I find myself needing to return the size of the intersection of two vectors:
std::vector<int> A_, B_
I do not require the intersected values, just the size of the set. This function needs to be called a very large number of times. This is part of a much bigger simulation over a (mathematical) graph/network.
My working conditions are:
- Containers are vectors. To change them is pure pain, but would certainly do so if the gain warrants it.
- The size of A_ and B_ have an upper bound of ~100. But are often much smaller.
- Elements of A_ and B_ represent samples taken from {1,2,...,M}, where M >10,000.
- In general, A_ and B_ have similar, but unequal, sizes.
- Both vectors are unordered.
- The contents of A_ and B_ change, as part of the "bigger simulation".
- Each vector contains only unique elements i.e. no repeats.
My first attempt, using a naive loop, is below. But I think this may not be enough. I've assumed...that std::set_intersection will be too onerous due to repeated sorts and allocations.

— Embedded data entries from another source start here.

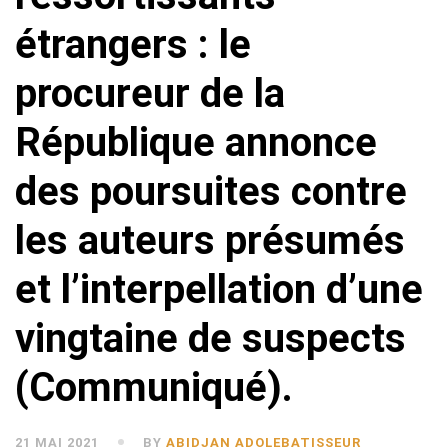
étrangers : le
procureur de la
République annonce
des poursuites contre
les auteurs présumés
et l’interpellation d’une
vingtaine de suspects
(Communiqué).
21 MAI 2021
BY
ABIDJAN ADOLEBATISSEUR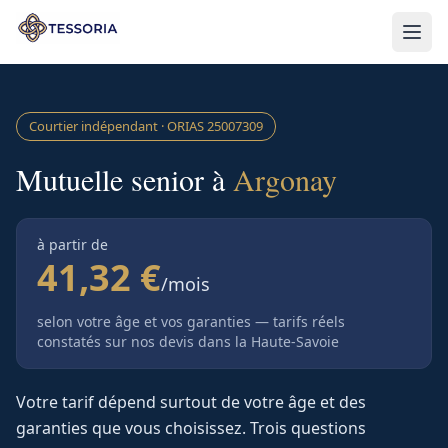
Aller au contenu principal
Courtier indépendant · ORIAS
25007309
Mutuelle senior à
Argonay
à partir de
41,32 €
/mois
selon votre âge et vos garanties — tarifs réels
constatés sur nos devis
dans la Haute-Savoie
Votre tarif dépend surtout de votre âge et des
garanties que vous choisissez. Trois questions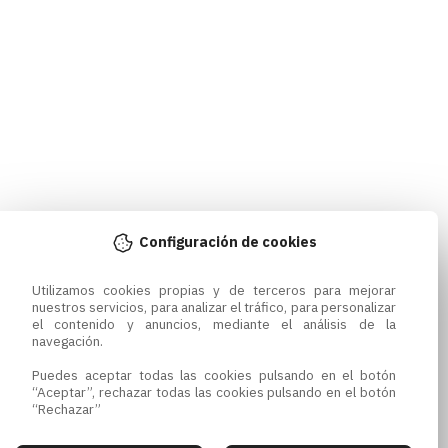
Configuración de cookies
Utilizamos cookies propias y de terceros para mejorar 
nuestros servicios, para analizar el tráfico, para personalizar 
el contenido y anuncios, mediante el análisis de la 
navegación.

Puedes aceptar todas las cookies pulsando en el botón 
“Aceptar”, rechazar todas las cookies pulsando en el botón 
“Rechazar”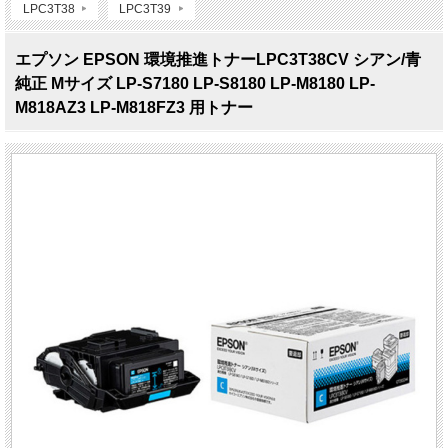
LPC3T38
LPC3T39
エプソン EPSON 環境推進トナーLPC3T38CV シアン/青
純正 Mサイズ LP-S7180 LP-S8180 LP-M8180 LP-
M818AZ3 LP-M818FZ3 用トナー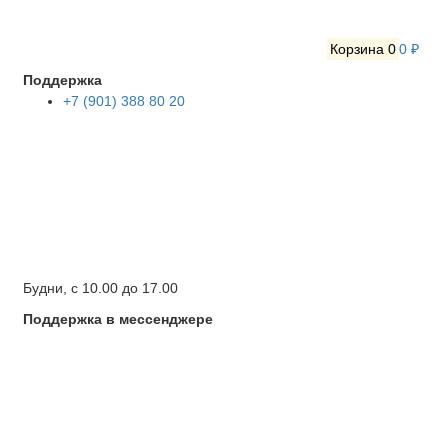
Корзина
0
0 ₽
Поддержка
+7 (901) 388 80 20
Будни, с 10.00 до 17.00
Поддержка в мессенджере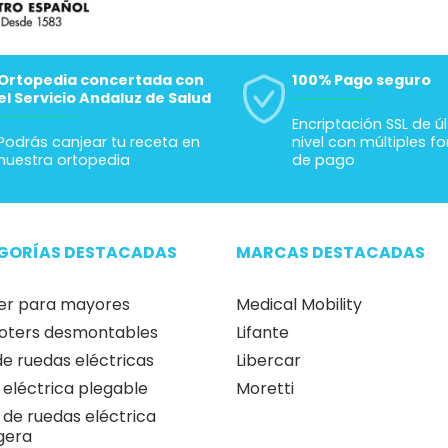
Ortopedia concertada con
100% Pago seguro
el Servicio Andaluz de Salud
Encriptación SSL de ú
Podrás canjear tu receta en
nivel con múltiples f
nuestra ortopedia
de pago
GORÍAS DESTACADAS
MARCAS DESTACADAS
er para mayores
Medical Mobility
oters desmontables
Lifante
 de ruedas eléctricas
Libercar
a eléctrica plegable
Moretti
a de ruedas eléctrica
igera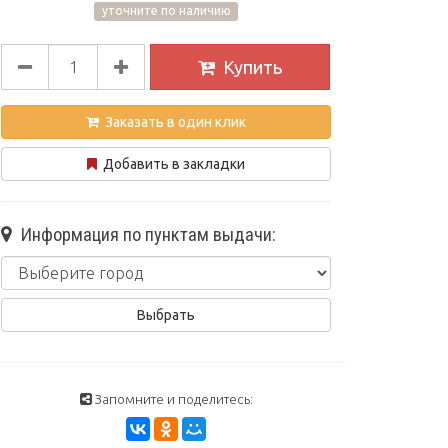
уточните по наличию
Купить
Заказать в один клик
Добавить в закладки
Информация по пунктам выдачи:
Запомните и поделитесь: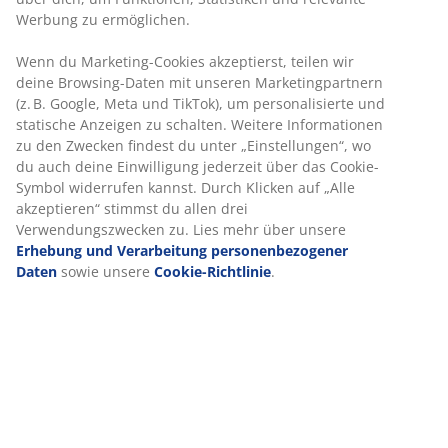
Preisgarantie
30 Tage Preisgarantie auf alle Artikel
Flexible Lieferoptionen
Schnelle und einfache Lieferung nach deiner Wahl
Artikelnummer: 2520561
Produkteigenschaften
Bewertungen
(
57
)
Lieferung
Wir personalisieren dein Erlebnis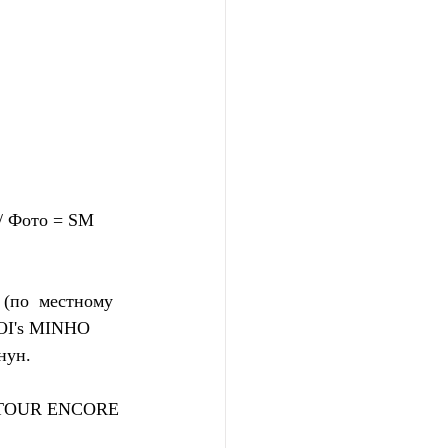
 Фото = SM 
(по  местному 
OI's MINHO 
нун.
 TOUR ENCORE 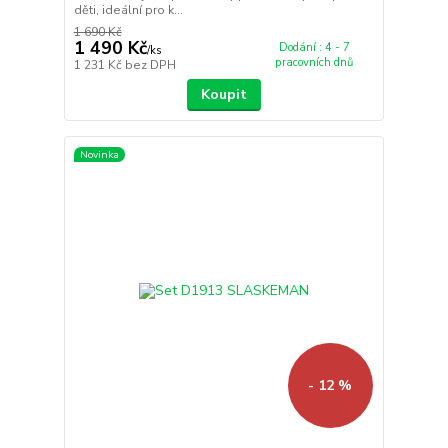
děti, ideální pro k...
1 690 Kč
1 490 Kč
Dodání : 4 - 7
/
ks
pracovních dnů
1 231 Kč
bez DPH
Koupit
Novinka
- 12 %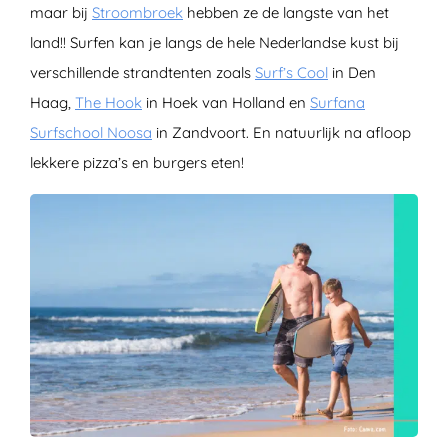
maar bij
Stroombroek
hebben ze de langste van het
land!! Surfen kan je langs de hele Nederlandse kust bij
verschillende strandtenten zoals
Surf’s Cool
in Den
Haag,
The Hook
in Hoek van Holland en
Surfana
Surfschool Noosa
in Zandvoort. En natuurlijk na afloop
lekkere pizza’s en burgers eten!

int vec_intersect(const std::vector<int>& A_, const std::vector<int>& B_) {
int c_count=0;
for(std::vector<int>::const_iterator it = A_.begin(); it != A_.end(); ++it){
for(std::vector<int>::const_iterator itb = B_.begin(); itb != B_.end(); ++itb){
if(*it==*itb) ++c_count;
}
}
return c_count;
}
Given my conditions above, how else can I implement this to gain speed, relatively easily? Should I be thinking about hash tables or going with sorts and STL, or different containers?